Question

a regular hexagon is inscribed in a circle with a radius of 10 cm. find the area of the shaded region shown. (use the exact answer. use pi as \\(\pi\\) in any solution for.)

Explanation:

Step1: Find the area of the circle

The formula for the area of a circle is $A_{circle}=\pi r^{2}$, where $r = 10$ cm. So $A_{circle}=\pi\times10^{2}=100\pi$ $cm^{2}$.

Step2: Find the area of the regular hexagon

A regular hexagon can be divided into six equilateral triangles. The side - length of the regular hexagon inscribed in a circle of radius $r$ is equal to the radius of the circle, i.e., $a = r=10$ cm.
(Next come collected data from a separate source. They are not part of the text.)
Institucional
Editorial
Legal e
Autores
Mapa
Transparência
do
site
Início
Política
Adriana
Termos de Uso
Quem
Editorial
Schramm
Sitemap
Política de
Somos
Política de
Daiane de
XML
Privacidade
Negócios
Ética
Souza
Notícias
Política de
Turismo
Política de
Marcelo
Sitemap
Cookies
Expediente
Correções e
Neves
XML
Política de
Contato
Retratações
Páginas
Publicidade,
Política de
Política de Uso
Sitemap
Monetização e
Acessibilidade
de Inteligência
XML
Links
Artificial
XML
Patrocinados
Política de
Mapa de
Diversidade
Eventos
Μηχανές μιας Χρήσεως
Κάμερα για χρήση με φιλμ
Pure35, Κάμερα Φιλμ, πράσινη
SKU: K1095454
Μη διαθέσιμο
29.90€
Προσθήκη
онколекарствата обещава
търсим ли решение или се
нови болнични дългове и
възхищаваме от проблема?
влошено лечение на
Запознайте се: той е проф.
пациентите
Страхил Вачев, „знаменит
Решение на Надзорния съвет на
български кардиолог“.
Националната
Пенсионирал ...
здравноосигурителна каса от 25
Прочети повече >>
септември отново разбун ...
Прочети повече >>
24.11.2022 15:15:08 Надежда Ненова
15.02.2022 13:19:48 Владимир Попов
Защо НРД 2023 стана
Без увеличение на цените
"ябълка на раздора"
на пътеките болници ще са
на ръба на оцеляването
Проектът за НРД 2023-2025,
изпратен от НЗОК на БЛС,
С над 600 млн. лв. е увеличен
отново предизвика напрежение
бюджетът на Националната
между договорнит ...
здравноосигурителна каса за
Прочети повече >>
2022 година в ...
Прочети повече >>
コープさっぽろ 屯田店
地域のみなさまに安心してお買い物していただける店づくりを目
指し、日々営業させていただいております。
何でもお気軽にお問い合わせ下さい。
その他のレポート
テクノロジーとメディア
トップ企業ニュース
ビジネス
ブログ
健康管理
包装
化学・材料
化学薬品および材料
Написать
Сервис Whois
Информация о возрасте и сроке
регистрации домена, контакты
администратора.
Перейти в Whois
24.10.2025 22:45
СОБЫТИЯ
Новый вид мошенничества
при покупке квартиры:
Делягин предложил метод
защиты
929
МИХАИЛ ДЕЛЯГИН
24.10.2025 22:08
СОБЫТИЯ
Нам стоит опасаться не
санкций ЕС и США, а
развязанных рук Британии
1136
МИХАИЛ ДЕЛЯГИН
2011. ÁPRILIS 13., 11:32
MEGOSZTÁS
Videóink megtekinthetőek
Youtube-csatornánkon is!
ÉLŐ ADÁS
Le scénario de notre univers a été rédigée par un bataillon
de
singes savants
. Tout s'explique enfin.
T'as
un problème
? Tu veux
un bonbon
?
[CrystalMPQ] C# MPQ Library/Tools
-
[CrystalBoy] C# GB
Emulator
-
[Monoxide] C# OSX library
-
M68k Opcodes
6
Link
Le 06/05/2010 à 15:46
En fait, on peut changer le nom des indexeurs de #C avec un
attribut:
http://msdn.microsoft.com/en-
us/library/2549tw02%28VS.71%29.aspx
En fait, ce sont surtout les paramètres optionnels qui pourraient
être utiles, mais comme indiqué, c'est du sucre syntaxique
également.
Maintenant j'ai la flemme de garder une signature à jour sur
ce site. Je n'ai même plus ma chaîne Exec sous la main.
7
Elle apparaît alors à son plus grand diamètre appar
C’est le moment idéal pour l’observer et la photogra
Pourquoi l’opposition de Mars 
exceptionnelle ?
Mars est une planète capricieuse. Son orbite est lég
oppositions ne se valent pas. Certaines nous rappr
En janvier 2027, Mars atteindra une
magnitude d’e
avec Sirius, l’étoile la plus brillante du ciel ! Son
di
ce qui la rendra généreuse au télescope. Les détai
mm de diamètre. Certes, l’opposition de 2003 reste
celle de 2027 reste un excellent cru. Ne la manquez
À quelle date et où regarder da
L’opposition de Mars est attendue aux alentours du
The area of an equilateral triangle with side - length $a$ is $A_{\triangle}=\frac{\sqrt{3}}{4}a^{2}$. For $a = 10$ cm, $A_{\triangle}=\frac{\sqrt{3}}{4}\times10^{2}=25\sqrt{3}$ $cm^{2}$. The area of the hexagon $A_{hexagon}=6\times A_{\triangle}=6\times25\sqrt{3}=150\sqrt{3}$ $cm^{2}$.

Step3: Find the area of the shaded region

The area of the shaded region $A = A_{circle}-A_{hexagon}=100\pi - 150\sqrt{3}$ $cm^{2}$. Calculate the numerical value: $A\approx100\times3.14159-150\times1.73205=314.159 - 259.8075 = 54.3515\approx54.4$ $cm^{2}$.

Answer:

$54.4$ $cm^{2}$